Zelig (USA, 1983). Regia: Woody Allen. Interpreti principali: Woody Allen, Mia Farrow, Gale Hansen, Garrett M. Brown, John Rothman, Emma Campbell, Susan Sontag, Irving Howe, Saul Bellow, Bruno Bettelheim
In soli 79 minuti e nella forma innovativa del mockumentary (falso documentario), di cui costituisce forse l’esempio più famoso, con Zelig Woody Allen riesce a raccontare insieme il bisogno di appartenenza e il potere dei media. Privato e sociale, desiderio intimo e bisogni collettivi, confluiscono in un concatenarsi ininterrotto di vicende commentate dai grandi pensatori del tempo, da Susan Sontag e Bruno Bettelheim.
Nella New York del 1928 un uomo qualunque, di nome Leonard Zelig, inizia a trasformarsi assumendo sembianze e personalità di coloro ai quali si trova di fronte. Così diventa un gentiluomo altolocato durante una festa dell’alta società e subito dopo un domestico che si confonde tra i suoi simili, si trasforma in un componente dei gruppi etnici con cui entra in contatto, e in qualche modo rimuove il vero sé che da qualche parte continua ad esistere.
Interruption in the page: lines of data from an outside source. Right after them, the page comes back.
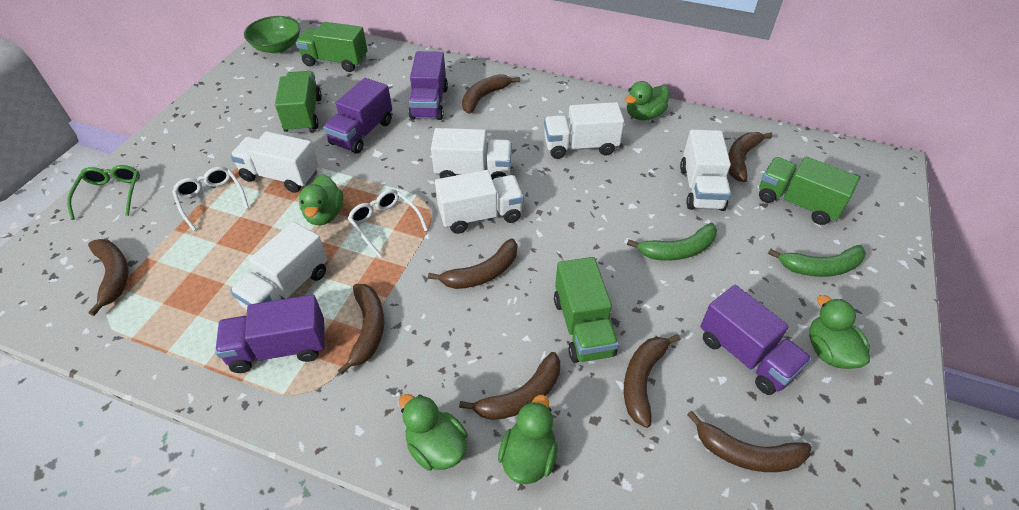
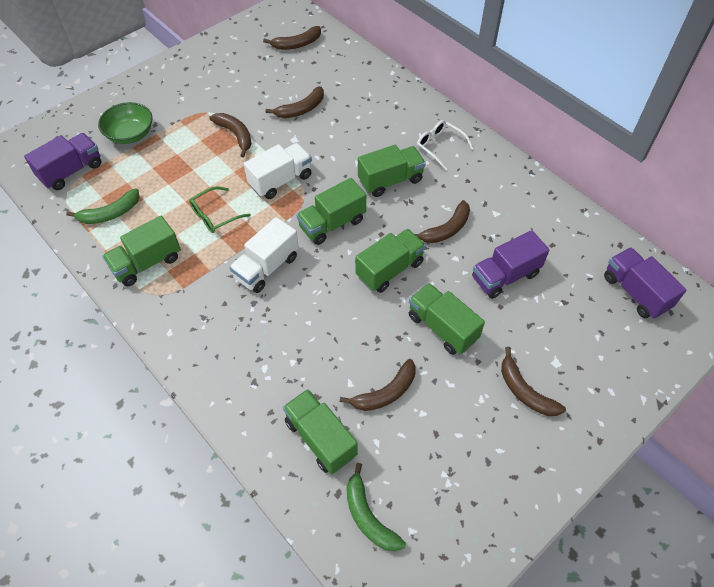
brown banana: [88,239,129,316] [338,284,384,375] [428,238,517,289] [459,352,560,420] [462,74,520,114] [624,334,681,428] [687,411,811,472] [728,132,773,182] = 8 -> [209,113,252,157] [263,26,321,50] [266,86,324,118] [340,359,416,411] [415,200,470,243] [501,347,566,416] = 6
green duck: [299,174,343,225] [399,394,468,470] [498,395,557,484] [625,81,669,120] [809,295,870,369] = 5 -> none = 0
green truck: [275,71,322,133] [296,22,368,72] [554,257,619,363] [759,157,860,225] = 4 -> [102,216,181,286] [283,389,357,474] [296,178,366,245] [356,229,426,293] [358,145,426,197] [409,283,485,355] = 6
purple truck: [215,295,325,373] [323,78,392,154] [408,51,448,120] [700,285,812,395] = 4 -> [24,133,101,190] [472,230,549,299] [604,247,686,319] = 3
white glasses: [172,167,249,231] [348,189,428,258] = 2 -> [417,120,474,170] = 1
white truck: [230,131,319,193] [230,222,328,309] [431,128,512,180] [435,170,524,234] [544,102,624,159] [680,130,731,211] = 6 -> [229,217,299,293] [244,143,312,199] = 2

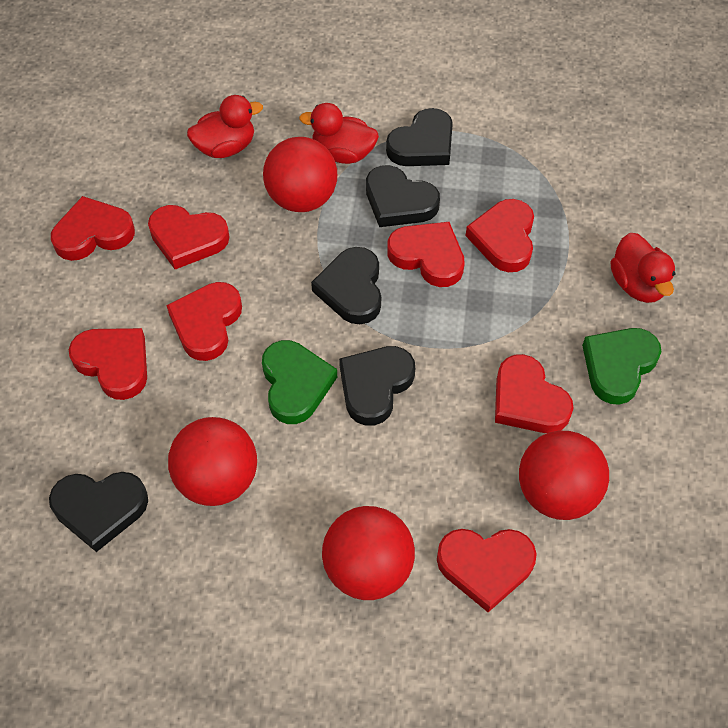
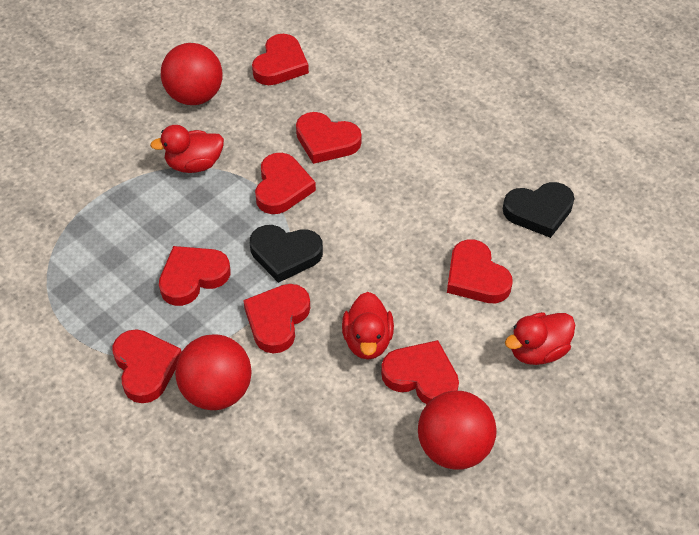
black heart: [49,472,148,552] [311,247,381,324] [339,346,415,426] [366,165,440,227] [386,108,453,166] = 5 -> [250,225,323,283] [503,182,574,238] = 2
green heart: [262,340,337,424] [582,328,662,405] = 2 -> none = 0
red ball: [168,417,257,506] [263,137,337,212] [322,506,415,600] [519,431,609,520] = 4 -> [161,43,223,105] [175,334,252,410] [418,391,497,470] = 3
Di questa esistenza apparentemente del tutto originale iniziano ad approfittarne la sorellastra con il marito, esibendolo come fenomeno da fiera e poi, in un crescendo che sembra destinato a non avere fine, la stampa dell’epoca.
Zelig è tutto e niente: una persona che riesce a sostenere con cognizione di causa qualsiasi conversazione in contesti sconosciuti, e insieme un uomo che non si offre la possibilità di accedere alla propria unicità. Zelig costruisce ogni volta un soggetto simile a quelli che gli stanno accanto al fine di essere riconosciuto ed apprezzato, ma è anche preda di un sistema di comunicazione che rincorre il fenomeno, la notizia, per farne il personaggio del momento.

Anche la dottoressa Eudora Fletcher, inizialmente interessata a lui come trampolino di lancio per la propria carriera, durante la psicoterapia inizia a intravedere nell’uomo qualcosa che lui, o la sua malattia, si ostinano a celare. Ma le molte personalità e sembianze del suo passato hanno lasciato dietro di sé tracce tangibili, per le quali Zelig viene accusato ed è costretto a sparire. Riapparirà in un cinegiornale, al fianco di Hitler, durante un comizio.
Girato con materiale tecnico (pellicole e cineprese) originale degli anni Venti, il film racconta con modalità di documentario, quindi con una cronaca apparentemente originale, la realtà di un personaggio che della falsità ha fatto il proprio stile di vita per il desiderio di essere come tutti. Un cortocircuito narrativo geniale, in cui si associano una critica feroce alla spettacolarizzazione di fenomeni da dare in pasto al pubblico (come ne La donna scimmia di Marco Ferreri) e il bisogno di conformismo che alberga in varia misura in gran parte degli esseri umani: per convenienza, cinismo, bisogno di stima, timore di essere fuori luogo, paura che gli altri scoprano la propria fragilità, esigenza di nascondere debolezza o ignoranza. Quale che sia il motore che spinge uomini e donne ad aderire a un sé ideale da proiettare in ambito pubblico, se una fragilità psichica o un calcolo esistenziale, Zelig racconta con toni farseschi e surreali una realtà che fa parte del nostro intimo.
Rifiutarsi di rispondere “Non lo so” a una domanda di cui non conosciamo la risposta dovrebbe essere qualcosa di semplice, affatto eversivo o complicato. Eppure il timore di non sembrare all’altezza ci fa optare per altre soluzioni, in cui la nostra ignoranza venga nascosta come qualcosa di inaccettabile. E’ lì, in quello spazio tra onestà e finzione, che si gioca la possibilità di essere autentici, accettandone le conseguenze ma anche riconoscendosi la possibilità di esistere davvero.